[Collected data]

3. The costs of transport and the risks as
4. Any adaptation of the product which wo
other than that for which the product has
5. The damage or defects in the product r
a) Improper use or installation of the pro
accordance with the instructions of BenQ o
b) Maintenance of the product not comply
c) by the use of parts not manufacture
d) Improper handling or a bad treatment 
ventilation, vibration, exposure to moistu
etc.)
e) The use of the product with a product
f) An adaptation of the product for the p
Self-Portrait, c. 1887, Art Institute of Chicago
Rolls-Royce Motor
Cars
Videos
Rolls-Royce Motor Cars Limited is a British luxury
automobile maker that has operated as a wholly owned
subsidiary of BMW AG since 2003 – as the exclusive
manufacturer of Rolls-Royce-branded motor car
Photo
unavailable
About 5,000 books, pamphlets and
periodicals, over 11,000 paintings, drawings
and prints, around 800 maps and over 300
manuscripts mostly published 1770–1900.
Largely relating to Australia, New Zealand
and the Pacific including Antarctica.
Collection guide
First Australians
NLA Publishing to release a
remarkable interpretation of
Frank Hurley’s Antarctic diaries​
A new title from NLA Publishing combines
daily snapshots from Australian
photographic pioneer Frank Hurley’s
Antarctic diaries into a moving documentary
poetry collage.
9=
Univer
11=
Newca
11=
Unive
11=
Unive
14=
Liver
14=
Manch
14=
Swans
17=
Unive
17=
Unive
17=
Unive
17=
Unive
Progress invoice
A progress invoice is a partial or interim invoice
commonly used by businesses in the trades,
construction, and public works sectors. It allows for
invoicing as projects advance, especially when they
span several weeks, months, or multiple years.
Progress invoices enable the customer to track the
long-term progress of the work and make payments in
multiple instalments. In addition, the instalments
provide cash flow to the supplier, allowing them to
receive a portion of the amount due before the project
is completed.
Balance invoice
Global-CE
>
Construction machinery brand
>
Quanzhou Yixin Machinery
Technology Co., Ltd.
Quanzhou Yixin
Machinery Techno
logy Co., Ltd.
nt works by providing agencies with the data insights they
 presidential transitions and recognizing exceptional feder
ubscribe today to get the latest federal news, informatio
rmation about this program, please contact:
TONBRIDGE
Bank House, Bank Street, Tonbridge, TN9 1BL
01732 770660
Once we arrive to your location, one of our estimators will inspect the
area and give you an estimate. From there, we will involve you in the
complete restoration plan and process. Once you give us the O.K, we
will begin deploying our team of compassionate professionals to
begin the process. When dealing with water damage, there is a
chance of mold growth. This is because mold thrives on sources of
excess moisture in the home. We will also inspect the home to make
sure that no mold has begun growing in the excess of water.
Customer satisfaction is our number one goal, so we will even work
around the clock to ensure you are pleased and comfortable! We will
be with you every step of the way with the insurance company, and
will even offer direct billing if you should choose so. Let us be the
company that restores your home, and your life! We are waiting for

Task directions: Reply by returning the full set of records above exactly.

Exercise output:
3. The costs of transport and the risks as
4. Any adaptation of the product which wo
other than that for which the product has
5. The damage or defects in the product r
a) Improper use or installation of the pro
accordance with the instructions of BenQ o
b) Maintenance of the product not comply
c) by the use of parts not manufacture
d) Improper handling or a bad treatment 
ventilation, vibration, exposure to moistu
etc.)
e) The use of the product with a product
f) An adaptation of the product for the p
Self-Portrait, c. 1887, Art Institute of Chicago
Rolls-Royce Motor
Cars
Videos
Rolls-Royce Motor Cars Limited is a British luxury
automobile maker that has operated as a wholly owned
subsidiary of BMW AG since 2003 – as the exclusive
manufacturer of Rolls-Royce-branded motor car
Photo
unavailable
About 5,000 books, pamphlets and
periodicals, over 11,000 paintings, drawings
and prints, around 800 maps and over 300
manuscripts mostly published 1770–1900.
Largely relating to Australia, New Zealand
and the Pacific including Antarctica.
Collection guide
First Australians
NLA Publishing to release a
remarkable interpretation of
Frank Hurley’s Antarctic diaries​
A new title from NLA Publishing combines
daily snapshots from Australian
photographic pioneer Frank Hurley’s
Antarctic diaries into a moving documentary
poetry collage.
9=
Univer
11=
Newca
11=
Unive
11=
Unive
14=
Liver
14=
Manch
14=
Swans
17=
Unive
17=
Unive
17=
Unive
17=
Unive
Progress invoice
A progress invoice is a partial or interim invoice
commonly used by businesses in the trades,
construction, and public works sectors. It allows for
invoicing as projects advance, especially when they
span several weeks, months, or multiple years.
Progress invoices enable the customer to track the
long-term progress of the work and make payments in
multiple instalments. In addition, the instalments
provide cash flow to the supplier, allowing them to
receive a portion of the amount due before the project
is completed.
Balance invoice
Global-CE
>
Construction machinery brand
>
Quanzhou Yixin Machinery
Technology Co., Ltd.
Quanzhou Yixin
Machinery Techno
logy Co., Ltd.
nt works by providing agencies with the data insights they
 presidential transitions and recognizing exceptional feder
ubscribe today to get the latest federal news, informatio
rmation about this program, please contact:
TONBRIDGE
Bank House, Bank Street, Tonbridge, TN9 1BL
01732 770660
Once we arrive to your location, one of our estimators will inspect the
area and give you an estimate. From there, we will involve you in the
complete restoration plan and process. Once you give us the O.K, we
will begin deploying our team of compassionate professionals to
begin the process. When dealing with water damage, there is a
chance of mold growth. This is because mold thrives on sources of
excess moisture in the home. We will also inspect the home to make
sure that no mold has begun growing in the excess of water.
Customer satisfaction is our number one goal, so we will even work
around the clock to ensure you are pleased and comfortable! We will
be with you every step of the way with the insurance company, and
will even offer direct billing if you should choose so. Let us be the
company that restores your home, and your life! We are waiting for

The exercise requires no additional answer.